[Exercise requirements] Print, unchanged, the line containing "YORUM BIRAK" along with all lines that follow it to the end of the listing.
**** Data section
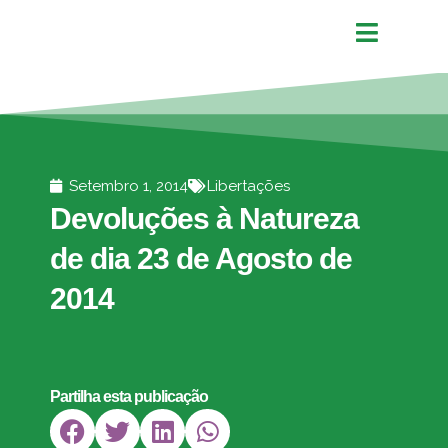
Setembro 1, 2014
Libertações
Devoluções à Natureza
de dia 23 de Agosto de
2014
Partilha esta publicação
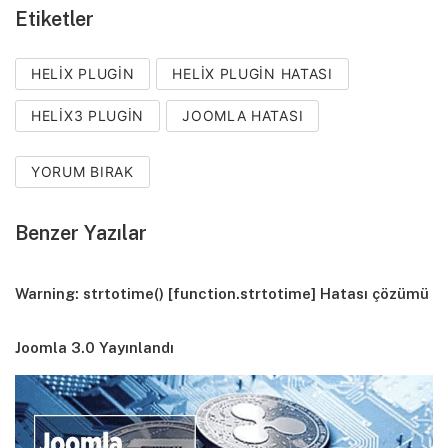
Etiketler
HELIX PLUGIN
HELIX PLUGIN HATASI
HELIX3 PLUGIN
JOOMLA HATASI
YORUM BIRAK
Benzer Yazılar
Warning: strtotime() [function.strtotime] Hatası çözümü
Joomla 3.0 Yayınlandı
********
[Output of the task]
YORUM BIRAK
Benzer Yazılar
Warning: strtotime() [function.strtotime] Hatası çözümü
Joomla 3.0 Yayınlandı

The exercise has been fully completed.